Aside from their creative approaches and resources to capacity for care, OHS opened a new Behavior and Rescue Center in November 2022 and a new campus in Salem. The Center has a capacity for 15 dogs and 15 cats in the behavior modification area and 24 kennels (two pods of 12) in the rescue area that can flex to house different species.
“Understanding what resources are available and how to allocate them appropriately allows us to remain nimble, efficient, accountable, save more animals, and prevent burnout of staff and volunteers.”
“This facility was built to help animals overcome behavior challenges,” says Chase. “And it's currently making these animals adoption-ready 40% faster than when we ran these programs out of our main building. Before, cats and dogs in our Behavior Modification Program were housed in less-than-ideal areas of our main shelter. The environment was often loud, very busy, and not conducive to the special behavior needs of these pets. In the new Center, kennels are larger and more spread out, and there are numerous ‘real-life’ rooms to help dogs decompress, plus a specific training area. The cat area of the Center has a sunroom, larger kennels, lots of natural light, and enrichment opportunities.”

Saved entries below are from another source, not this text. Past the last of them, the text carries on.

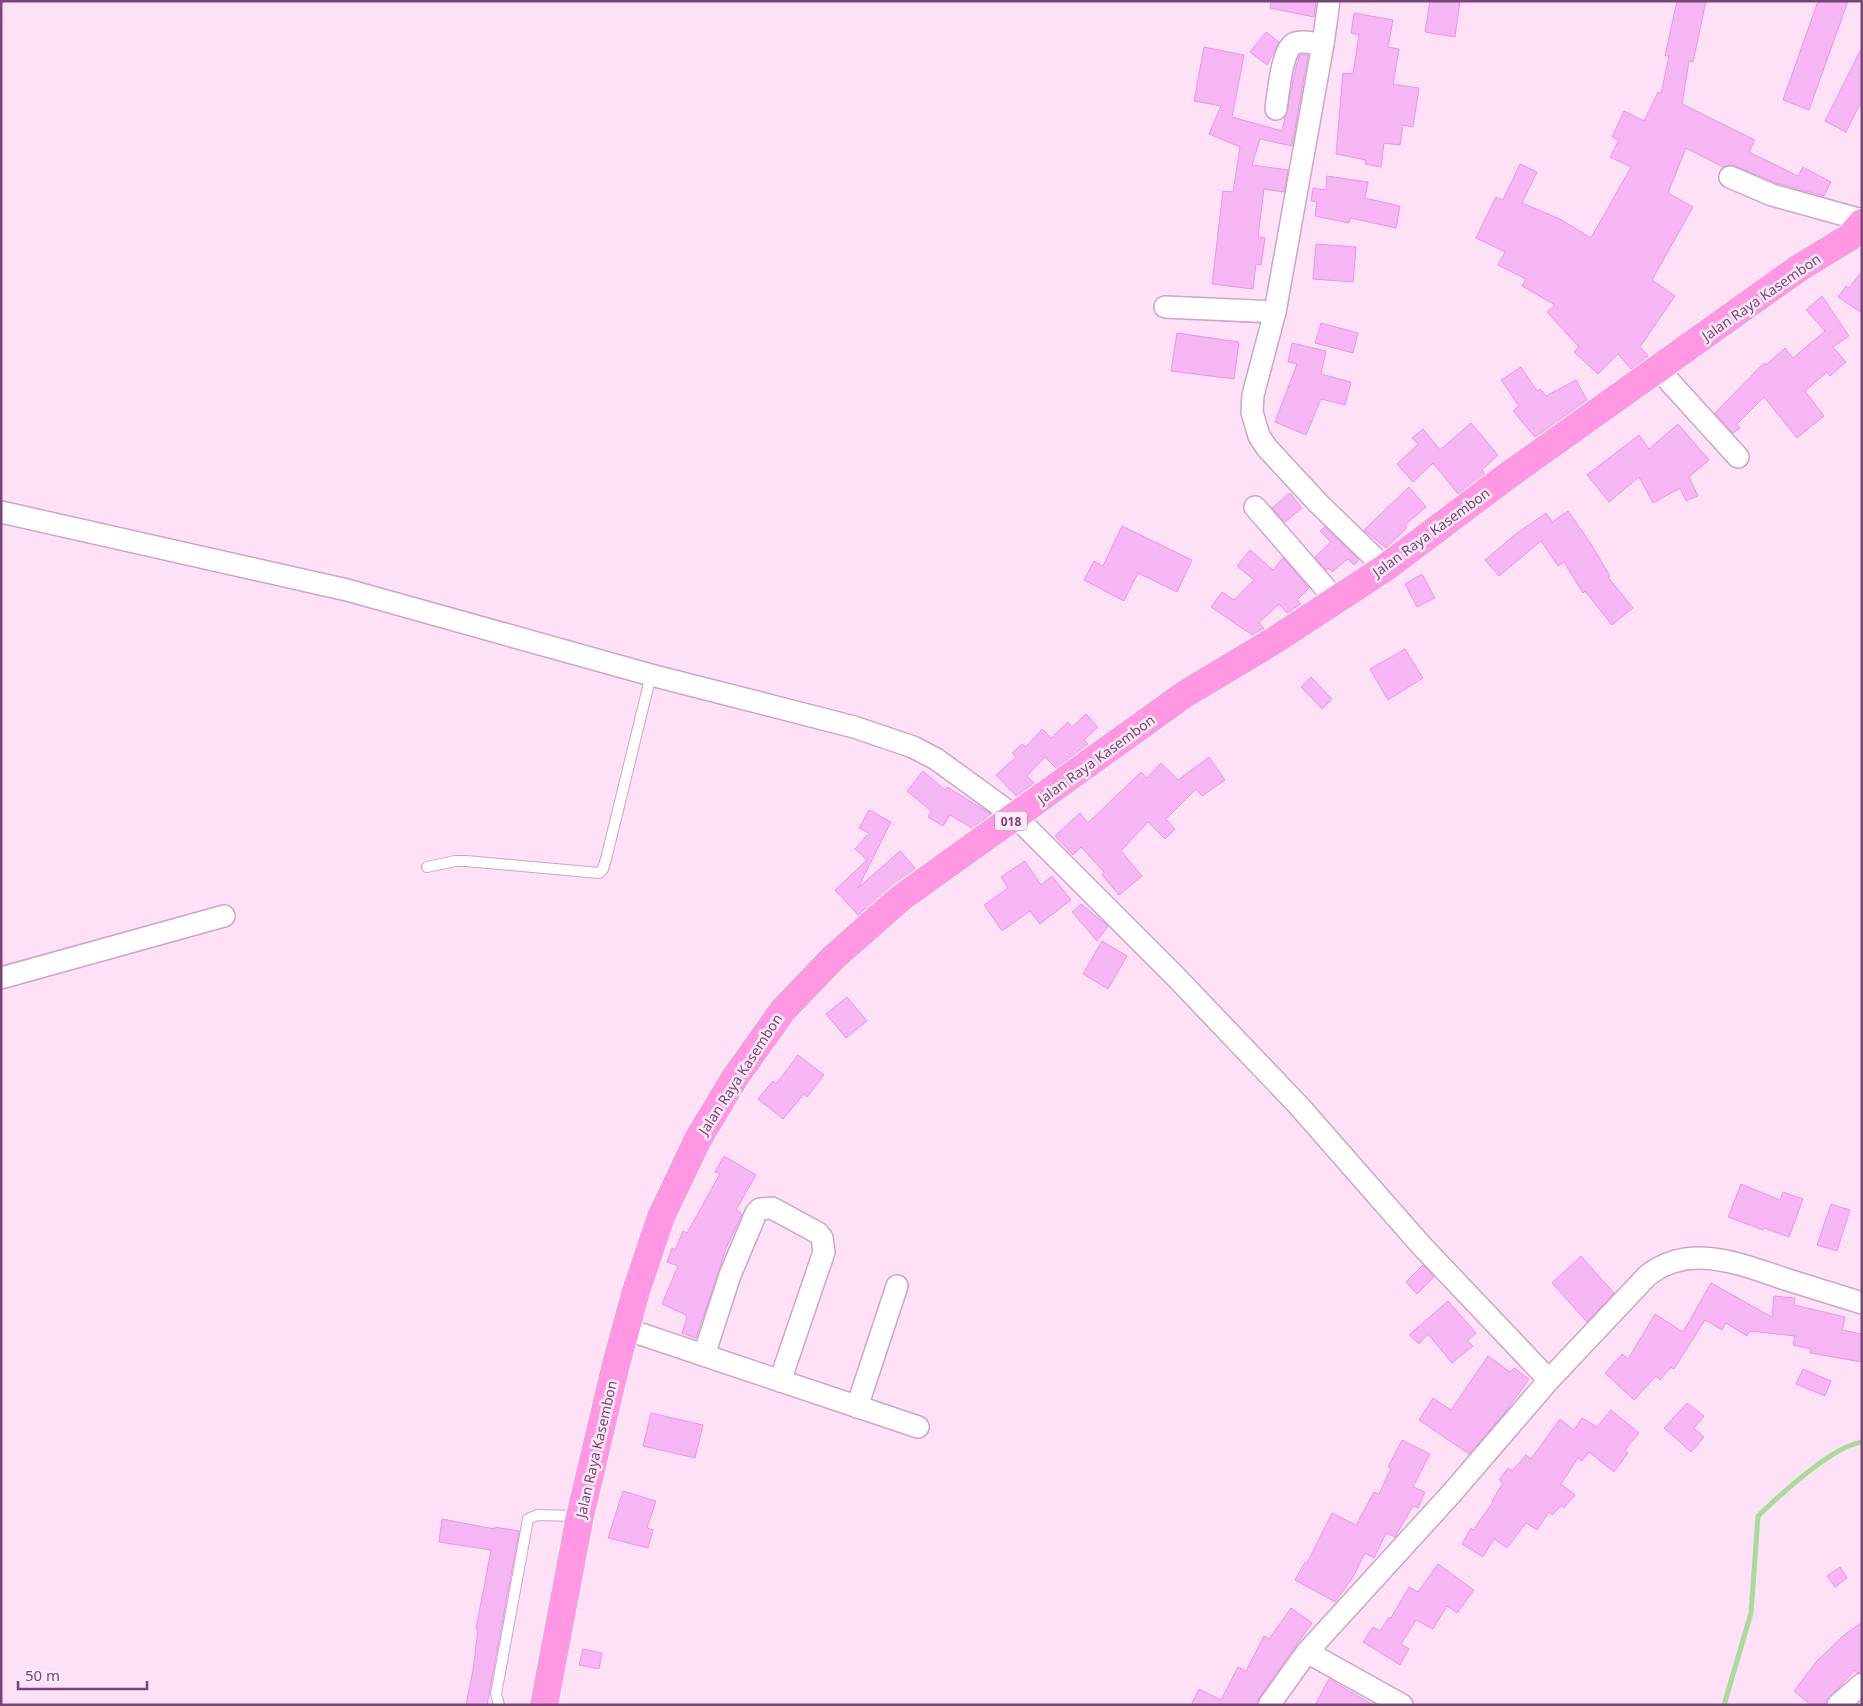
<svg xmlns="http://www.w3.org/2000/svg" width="1863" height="1706" font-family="'Noto Sans',sans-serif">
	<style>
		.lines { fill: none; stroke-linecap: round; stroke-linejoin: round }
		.stream { stroke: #a7dc99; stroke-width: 5 }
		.building { fill: #f6b6f3; stroke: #ea95e8 }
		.service-casing { stroke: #cda4ca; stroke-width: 12 }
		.minor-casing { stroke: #cda4ca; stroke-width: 24 }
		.primary-casing { stroke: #fff; stroke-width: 30 }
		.service { stroke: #fff; stroke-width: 10 }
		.minor { stroke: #fff; stroke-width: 21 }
		.primary { stroke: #ff97e3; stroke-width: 28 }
		.labels { text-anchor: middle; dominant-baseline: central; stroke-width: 5; stroke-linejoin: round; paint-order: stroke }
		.shield { fill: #ffe9fa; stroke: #a0779e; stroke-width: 1 }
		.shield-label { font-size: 12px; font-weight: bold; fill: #774677 }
		.street-label { font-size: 14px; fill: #774677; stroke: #ffe9fa }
	</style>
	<rect width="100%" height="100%" fill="#fee1f7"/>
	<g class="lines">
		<!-- stream -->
		<path class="stream" d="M1724 1705 1751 1613 1758 1516C1780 1495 1832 1446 1862 1442"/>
	</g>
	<!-- building -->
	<g class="building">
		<polygon points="1271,1 1316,1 1314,17 1270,8"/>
		<polygon points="1430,1 1460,1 1455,37 1425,32"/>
		<polygon points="1677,1 1706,1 1693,62 1689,61 1682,104 1755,140 1749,152 1798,176 1803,167 1831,182 1824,196 1776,183 1735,166 1723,167 1686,148 1668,193 1693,207 1652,280 1675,296 1640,347 1648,356 1631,369 1618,354 1598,374 1574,352 1579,347 1547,312 1555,305 1522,286 1526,279 1498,265 1505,252 1476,238 1496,197 1503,200 1520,164 1537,172 1522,203 1560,219 1591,238 1631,167 1610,157 1619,140 1612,137 1624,111 1644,121 1658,92 1661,94 1669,56 1665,56"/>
		<polygon points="1818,1 1848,1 1809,110 1783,100"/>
		<polygon points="1354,13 1393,20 1388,47 1399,49 1393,84 1419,88 1413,127 1403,125 1400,145 1384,143 1381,167 1365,164 1366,160 1336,154 1343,73 1353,74 1359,35 1351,33"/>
		<polygon points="1266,32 1279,42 1267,65 1250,52"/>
		<polygon points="1204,47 1244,55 1232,117 1282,131 1297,63 1300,55 1308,55 1292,146 1260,139 1252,165 1288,170 1284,192 1264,189 1258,237 1265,238 1261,265 1256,264 1253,289 1212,284 1223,191 1233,192 1240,147 1209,134 1221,106 1194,101"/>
		<polygon points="1862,47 1862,100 1846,132 1825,121"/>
		<polygon points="1327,176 1368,182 1365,198 1400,206 1396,228 1350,218 1349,223 1315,216 1317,202 1311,201 1313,188 1326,190"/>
		<polygon points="1316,244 1356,247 1353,282 1313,279"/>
		<polygon points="1862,271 1862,313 1838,297 1846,286 1849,288"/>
		<polygon points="1822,296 1849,336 1833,347 1846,362 1830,376 1827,372 1805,391 1824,416 1797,438 1764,397 1737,424 1740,428 1733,433 1715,413 1764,363 1766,365 1785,348 1793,358 1825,331 1806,310"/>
		<polygon points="1321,323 1358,333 1353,353 1315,343"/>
		<polygon points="1177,333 1239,342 1234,379 1171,371"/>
		<polygon points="1292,343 1326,351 1321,374 1351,382 1345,405 1321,399 1306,435 1275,422 1297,364 1288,362"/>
		<polygon points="1521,367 1537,391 1540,389 1546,396 1576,380 1587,400 1535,437 1513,411 1519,406 1501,380"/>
		<polygon points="1471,423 1498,455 1482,470 1485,474 1458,494 1433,463 1413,482 1397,464 1418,444 1412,438 1423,429 1440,450"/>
		<polygon points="1678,424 1709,460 1689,477 1698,496 1686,501 1680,488 1653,503 1639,477 1609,502 1587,475 1639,435 1649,449"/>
		<polygon points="1409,487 1426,507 1405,525 1407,528 1386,548 1364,530"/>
		<polygon points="1290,493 1302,508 1285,522 1272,508"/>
		<polygon points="1568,511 1591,544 1610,576 1608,577 1633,608 1612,625 1585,591 1583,593 1564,562 1558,566 1541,541 1499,576 1485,560 1517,533 1546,513 1552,522"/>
		<polygon points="1122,526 1192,560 1177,592 1138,573 1124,601 1084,580 1094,561 1103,566"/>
		<polygon points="1325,527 1359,560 1354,565 1348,559 1332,572 1329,568 1326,570 1315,557 1331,542 1320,531"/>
		<polygon points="1250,550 1273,570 1283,558 1309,588 1297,600 1301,604 1287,613 1279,604 1259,623 1264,628 1252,635 1211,607 1222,592 1234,600 1254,580 1237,566"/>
		<polygon points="1422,574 1435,598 1417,607 1405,584"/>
		<polygon points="1405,649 1423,678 1388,700 1370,669"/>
		<polygon points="1311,677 1332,699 1322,709 1301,687"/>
		<polygon points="1086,714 1098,727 1084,740 1088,744 1056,768 1045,757 1027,776 1034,783 1016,796 996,775 1016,757 1012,753 1022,744 1026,747 1042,729 1051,738 1068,722 1072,727"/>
		<polygon points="1209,757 1225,780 1202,796 1196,789 1166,819 1175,829 1165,839 1148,822 1121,851 1142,876 1119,895 1102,875 1104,872 1081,847 1073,855 1055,836 1080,813 1088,823 1141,772 1147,778 1161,763 1178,780"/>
		<polygon points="923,771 945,790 947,787 991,814 972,828 950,815 943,826 928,817 931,811 907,791"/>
		<polygon points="869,810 891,822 858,888 900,851 915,868 858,915 835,890 867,860 855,849 869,833 859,828"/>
		<polygon points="1025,861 1041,885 1052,876 1071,900 1040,924 1030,911 1002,931 984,905 1008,888 1001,877"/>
		<polygon points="1081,904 1108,926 1097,941 1072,912"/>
		<polygon points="1102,941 1127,956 1108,989 1083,974"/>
		<polygon points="847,997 867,1021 846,1038 826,1014"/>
		<polygon points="798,1055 824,1075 807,1097 804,1094 783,1119 758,1099 773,1081 776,1084"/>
		<polygon points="724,1156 756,1175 736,1210 742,1214 727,1246 696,1338 682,1333 687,1318 686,1315 662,1304 678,1266 667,1262 672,1248 675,1250 683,1231 687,1233 720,1174 715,1172"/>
		<polygon points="1741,1184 1780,1200 1783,1192 1803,1199 1789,1237 1764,1228 1763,1230 1728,1217"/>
		<polygon points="1831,1204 1850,1210 1837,1251 1817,1245"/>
		<polygon points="1581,1256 1614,1293 1587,1322 1552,1283"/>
		<polygon points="1423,1265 1434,1277 1417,1294 1406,1282"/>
		<polygon points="1711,1283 1772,1317 1774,1296 1795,1298 1794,1305 1845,1317 1842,1330 1862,1334 1862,1362 1810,1353 1811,1349 1793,1345 1795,1336 1750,1331 1747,1336 1726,1323 1722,1330 1705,1320 1674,1369 1671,1367 1660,1380 1656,1376 1634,1400 1605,1373 1622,1354 1628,1359 1655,1314 1683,1332"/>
		<polygon points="1448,1301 1476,1333 1467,1341 1473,1346 1452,1363 1428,1334 1419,1344 1409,1335"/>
		<polygon points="1488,1356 1510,1372 1514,1368 1529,1379 1503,1415 1469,1454 1419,1420 1433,1398 1451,1410"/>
		<polygon points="1803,1369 1831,1381 1825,1396 1796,1384"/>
		<polygon points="1687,1403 1704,1416 1694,1428 1704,1437 1691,1452 1664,1428"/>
		<polygon points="1611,1410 1639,1433 1625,1450 1628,1453 1614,1472 1589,1452 1582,1461 1578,1458 1561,1484 1575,1495 1564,1508 1561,1506 1552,1515 1549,1512 1537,1530 1526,1523 1507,1548 1494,1539 1483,1557 1462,1544 1471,1528 1473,1530 1493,1502 1492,1501 1503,1483 1499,1480 1508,1468 1512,1471 1526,1455 1531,1459 1560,1419 1574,1430 1582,1418 1597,1427"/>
		<polygon points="651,1413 703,1425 695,1458 643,1446"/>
		<polygon points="1402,1440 1430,1454 1413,1487 1425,1492 1418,1508 1413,1506 1395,1537 1386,1533 1374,1558 1365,1553 1353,1577 1335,1602 1295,1580 1305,1562 1307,1563 1332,1513 1356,1525 1374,1492 1379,1494 1391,1468 1388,1467"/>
		<polygon points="623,1491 656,1501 647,1528 653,1530 648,1548 608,1538"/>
		<polygon points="442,1519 495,1529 495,1527 519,1531 487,1705 466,1705 473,1670 478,1629 476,1629 491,1550 439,1542"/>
		<polygon points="1438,1564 1474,1590 1457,1613 1447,1606 1433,1629 1416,1620 1401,1644 1409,1649 1400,1665 1363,1642 1373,1627 1380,1631 1389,1617 1391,1618 1409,1587 1418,1592"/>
		<polygon points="1840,1567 1847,1578 1835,1587 1827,1576"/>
		<polygon points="1291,1608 1312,1623 1259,1698 1257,1705 1191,1705 1199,1689 1221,1700 1238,1667 1246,1671 1264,1636 1269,1639"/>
		<polygon points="1862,1622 1862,1672 1857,1673 1855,1670 1823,1705 1811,1705 1794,1691 1816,1662 1843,1636"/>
		<polygon points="583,1649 602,1653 599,1669 579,1665"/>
		<polygon points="1329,1679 1373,1705 1315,1705"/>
	</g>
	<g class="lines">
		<!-- service casing -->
		<g class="service-casing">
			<g id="service">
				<polyline points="427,867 455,861 466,861 599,873 603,869 607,855 651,675"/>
				<polyline points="499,1705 496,1694 528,1519 537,1515 579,1516"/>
			</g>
		</g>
		<!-- minor casing -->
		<g class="minor-casing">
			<g id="minor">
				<polyline points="1329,1 1323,44 1275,312 1253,395 1252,412 1259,436 1267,448 1318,503 1385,568"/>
				<path d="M1276 109C1278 95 1282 47 1295 43 1303 40 1315 44 1323 44"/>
				<polyline points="1730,177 1772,195 1862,220"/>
				<polyline points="1165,307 1275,312"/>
				<polyline points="1659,370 1738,457"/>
				<polyline points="1255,507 1335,599"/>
				<polyline points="1,512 347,590 651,675 854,727 913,747 936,759 1016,817 1176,977 1299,1106 1420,1244 1549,1380"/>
				<polyline points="1,978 224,916"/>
				<polyline points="626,1329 918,1427"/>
				<polyline points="704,1355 730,1275 756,1213 760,1209 772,1208 818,1233 822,1238 824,1252 780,1381"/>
				<polyline points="857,1407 897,1286"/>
				<polyline points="1269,1705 1307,1652"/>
				<path d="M1402 1705 1307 1652 1451 1494 1549 1380 1647 1276C1689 1242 1740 1264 1785 1279 1811 1287 1836 1295 1862 1303"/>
				<polyline points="1838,1705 1862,1684"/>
			</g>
		</g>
		<!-- primary casing -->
		<g class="primary-casing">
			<polyline id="primary" points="544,1705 580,1516 616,1364 636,1291 661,1217 698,1139 734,1079 783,1010 834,957 901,898 1185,694 1275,640 1385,568 1506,477 1799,268 1850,237 1862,223"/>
		</g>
		<!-- service -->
		<use href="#service" class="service"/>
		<!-- minor -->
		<use href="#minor" class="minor"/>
		<!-- primary -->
		<use href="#primary" class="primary"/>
	</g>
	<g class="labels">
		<!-- shield labels -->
		<rect class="shield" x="995" y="811.5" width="32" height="19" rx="4"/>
		<g class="shield-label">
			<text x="1011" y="821">018</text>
		</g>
		<!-- street labels -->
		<g class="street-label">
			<text transform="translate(1761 297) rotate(-35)">Jalan Raya Kasembon</text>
			<text transform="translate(1431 532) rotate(-36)">Jalan Raya Kasembon</text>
			<text transform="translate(1096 759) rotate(-36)">Jalan Raya Kasembon</text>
			<text transform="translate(740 1074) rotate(-57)">Jalan Raya Kasembon</text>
			<text transform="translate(596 1449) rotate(-77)">Jalan Raya Kasembon</text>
		</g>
	</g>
	<!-- border -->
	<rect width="1863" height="1706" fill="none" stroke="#774677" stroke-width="5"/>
	<!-- scale -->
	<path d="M18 1681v8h129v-8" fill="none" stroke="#774677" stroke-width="2.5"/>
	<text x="25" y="1681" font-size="15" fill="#774677" stroke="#ffe9fa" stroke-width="4" paint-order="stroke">50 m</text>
</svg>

The Rescue Center has also been critical for receiving large transports of animals, especially during crises like the Maui wildfires. In August, 92 shelter cats and kittens from Maui Humane Society were transported there to free up local space and resources to help lost and injured pets directly affected by the fires.
In July 2022, OHS opened a campus in Salem, the result of a merger with Willamette Humane Society. According to Chase, the campus has significantly increased the number of animals they can serve. Adoptions are up 31% overall, with the Salem campus instrumental in large intakes from neglect cases. Chase says the OHS Salem campus moved to a walk-in model for adoptions at the beginning of 2023. “By moving to a walk-in model, we became more accessible to the public,” he says. “We also updated how adoption profiles are written—still a work in progress—to align more with our Portland campus. We’ve put more of an emphasis on taking better pet profile photos and engaging more volunteers to help catch the eye of potential adopters.”